» **The exercise**: List each distinct word or phrase that appears inside quotation marks in the passage below about artifacts and curiosities.

» **Passage provided**:
----

The similarities between “objects from afar” in the 17th to 19th centuries and “objects from the past” today are more than coincidental. In both situations, an object of which very little is known suddenly becomes a part of our peripheral vision, enticing us with its foreignness to try and learn more about it. Thus, like the “curiosity,” the artifact stands before us as an object easily made into a fetish. What is being fetishized, in one sense, is the artifact itself; in another sense, however, it is the past itself that is the true fetish object. For just like with “curiosity” objects of the Age of Imperialism, the artifact gives us a glimpse of another culture, of a culture that is “other” than our own. The only difference here is that this “other” culture is separated from us in both space and time. Part of the artifact’s mystery, its secretiveness, is bound up in the fact that is not from our time; the temporal divide shrouds the artifact in a confusing jumble of possibilities and paths of interpretation, any of which, if investigated, may tell us more about it.

----

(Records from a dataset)
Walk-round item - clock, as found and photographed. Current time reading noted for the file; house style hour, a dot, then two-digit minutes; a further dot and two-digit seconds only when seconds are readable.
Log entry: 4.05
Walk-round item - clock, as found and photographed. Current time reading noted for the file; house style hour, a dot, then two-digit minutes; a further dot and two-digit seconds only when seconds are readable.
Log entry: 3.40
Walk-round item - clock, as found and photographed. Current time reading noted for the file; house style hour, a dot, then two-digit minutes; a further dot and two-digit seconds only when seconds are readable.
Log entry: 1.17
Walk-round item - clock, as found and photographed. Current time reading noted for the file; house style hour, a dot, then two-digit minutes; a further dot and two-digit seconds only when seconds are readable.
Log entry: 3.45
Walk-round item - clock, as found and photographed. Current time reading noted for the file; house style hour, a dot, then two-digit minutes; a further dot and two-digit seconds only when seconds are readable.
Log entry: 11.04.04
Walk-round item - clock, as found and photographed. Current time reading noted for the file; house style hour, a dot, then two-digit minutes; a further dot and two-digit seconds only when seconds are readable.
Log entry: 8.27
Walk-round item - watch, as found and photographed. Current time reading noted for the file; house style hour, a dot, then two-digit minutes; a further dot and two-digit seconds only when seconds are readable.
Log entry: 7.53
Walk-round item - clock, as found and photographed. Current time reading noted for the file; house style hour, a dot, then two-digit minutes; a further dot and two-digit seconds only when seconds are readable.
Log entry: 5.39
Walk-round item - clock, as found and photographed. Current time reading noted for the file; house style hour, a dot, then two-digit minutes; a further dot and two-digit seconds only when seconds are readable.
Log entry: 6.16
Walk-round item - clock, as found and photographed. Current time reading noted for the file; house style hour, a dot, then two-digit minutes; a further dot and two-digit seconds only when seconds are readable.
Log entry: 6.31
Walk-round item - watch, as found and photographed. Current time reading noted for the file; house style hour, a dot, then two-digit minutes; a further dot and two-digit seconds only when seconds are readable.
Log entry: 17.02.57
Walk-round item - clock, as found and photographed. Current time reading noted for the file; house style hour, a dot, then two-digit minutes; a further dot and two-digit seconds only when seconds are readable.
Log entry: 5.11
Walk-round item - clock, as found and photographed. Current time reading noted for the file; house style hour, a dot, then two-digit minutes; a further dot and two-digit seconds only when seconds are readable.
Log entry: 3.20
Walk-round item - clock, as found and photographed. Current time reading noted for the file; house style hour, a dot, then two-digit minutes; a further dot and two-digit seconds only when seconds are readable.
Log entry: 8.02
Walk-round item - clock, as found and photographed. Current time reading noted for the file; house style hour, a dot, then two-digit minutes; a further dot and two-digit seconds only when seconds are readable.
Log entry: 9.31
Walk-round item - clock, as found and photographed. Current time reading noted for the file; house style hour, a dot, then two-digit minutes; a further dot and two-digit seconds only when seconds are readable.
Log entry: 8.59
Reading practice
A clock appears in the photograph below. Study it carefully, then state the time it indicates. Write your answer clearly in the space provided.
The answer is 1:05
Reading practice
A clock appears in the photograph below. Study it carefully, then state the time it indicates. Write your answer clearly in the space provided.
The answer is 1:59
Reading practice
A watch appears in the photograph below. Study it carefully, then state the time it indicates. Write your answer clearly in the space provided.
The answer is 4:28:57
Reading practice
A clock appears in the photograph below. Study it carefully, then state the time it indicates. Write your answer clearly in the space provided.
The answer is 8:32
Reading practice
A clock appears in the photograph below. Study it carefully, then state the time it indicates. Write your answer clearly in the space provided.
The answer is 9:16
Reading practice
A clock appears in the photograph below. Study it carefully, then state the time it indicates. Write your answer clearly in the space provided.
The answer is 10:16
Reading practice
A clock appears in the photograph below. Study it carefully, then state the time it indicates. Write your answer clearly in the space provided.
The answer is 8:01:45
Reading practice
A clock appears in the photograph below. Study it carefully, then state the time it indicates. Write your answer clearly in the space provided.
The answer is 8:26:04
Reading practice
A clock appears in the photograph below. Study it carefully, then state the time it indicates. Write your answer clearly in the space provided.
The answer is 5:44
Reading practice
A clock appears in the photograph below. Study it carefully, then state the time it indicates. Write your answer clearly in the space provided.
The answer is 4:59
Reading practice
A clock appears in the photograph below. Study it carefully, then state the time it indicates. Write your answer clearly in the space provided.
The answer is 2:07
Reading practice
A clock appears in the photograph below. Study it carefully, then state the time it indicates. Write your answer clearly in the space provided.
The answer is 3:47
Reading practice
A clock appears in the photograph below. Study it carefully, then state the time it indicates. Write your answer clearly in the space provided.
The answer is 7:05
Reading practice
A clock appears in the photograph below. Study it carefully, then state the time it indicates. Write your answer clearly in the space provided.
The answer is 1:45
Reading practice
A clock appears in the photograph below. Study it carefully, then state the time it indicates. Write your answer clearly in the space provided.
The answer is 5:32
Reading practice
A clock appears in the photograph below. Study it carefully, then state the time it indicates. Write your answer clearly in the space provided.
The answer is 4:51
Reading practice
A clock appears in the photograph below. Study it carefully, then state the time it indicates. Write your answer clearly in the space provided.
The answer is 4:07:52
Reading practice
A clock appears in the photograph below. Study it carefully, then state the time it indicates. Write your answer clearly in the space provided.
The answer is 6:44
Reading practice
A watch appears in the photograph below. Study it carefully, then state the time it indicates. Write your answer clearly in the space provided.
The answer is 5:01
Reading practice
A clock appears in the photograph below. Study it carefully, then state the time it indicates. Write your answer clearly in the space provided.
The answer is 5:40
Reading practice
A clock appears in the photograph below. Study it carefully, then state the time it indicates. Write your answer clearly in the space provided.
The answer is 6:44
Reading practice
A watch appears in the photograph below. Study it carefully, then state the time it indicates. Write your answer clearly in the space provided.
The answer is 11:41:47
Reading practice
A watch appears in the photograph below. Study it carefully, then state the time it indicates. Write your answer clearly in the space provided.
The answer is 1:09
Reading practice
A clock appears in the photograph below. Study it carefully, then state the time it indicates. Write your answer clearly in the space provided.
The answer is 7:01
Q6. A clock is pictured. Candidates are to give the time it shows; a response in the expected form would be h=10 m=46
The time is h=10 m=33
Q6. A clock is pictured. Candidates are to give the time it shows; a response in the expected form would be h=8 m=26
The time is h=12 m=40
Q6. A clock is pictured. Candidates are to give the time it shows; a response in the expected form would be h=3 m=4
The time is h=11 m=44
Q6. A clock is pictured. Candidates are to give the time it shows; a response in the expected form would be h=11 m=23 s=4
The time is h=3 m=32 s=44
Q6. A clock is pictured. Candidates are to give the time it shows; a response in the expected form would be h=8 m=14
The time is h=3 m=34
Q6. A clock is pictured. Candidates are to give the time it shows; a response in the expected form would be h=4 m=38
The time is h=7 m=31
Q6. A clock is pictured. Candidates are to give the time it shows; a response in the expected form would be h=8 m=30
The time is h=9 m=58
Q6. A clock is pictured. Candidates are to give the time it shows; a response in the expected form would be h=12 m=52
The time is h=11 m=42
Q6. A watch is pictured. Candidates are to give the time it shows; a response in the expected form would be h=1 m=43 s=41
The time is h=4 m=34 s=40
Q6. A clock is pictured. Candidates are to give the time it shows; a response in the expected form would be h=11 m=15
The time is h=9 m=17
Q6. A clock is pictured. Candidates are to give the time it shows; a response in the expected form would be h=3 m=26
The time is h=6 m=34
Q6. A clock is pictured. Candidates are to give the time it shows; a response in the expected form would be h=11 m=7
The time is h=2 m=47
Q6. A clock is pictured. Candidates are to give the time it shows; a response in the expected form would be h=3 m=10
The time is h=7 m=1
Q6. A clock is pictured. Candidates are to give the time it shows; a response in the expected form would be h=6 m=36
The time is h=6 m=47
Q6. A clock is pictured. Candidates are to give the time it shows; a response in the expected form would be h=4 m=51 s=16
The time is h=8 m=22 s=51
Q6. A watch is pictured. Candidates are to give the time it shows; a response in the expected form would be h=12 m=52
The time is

----

» **Answer to the task**:
“objects from afar”
“objects from the past”
“curiosity”
“other”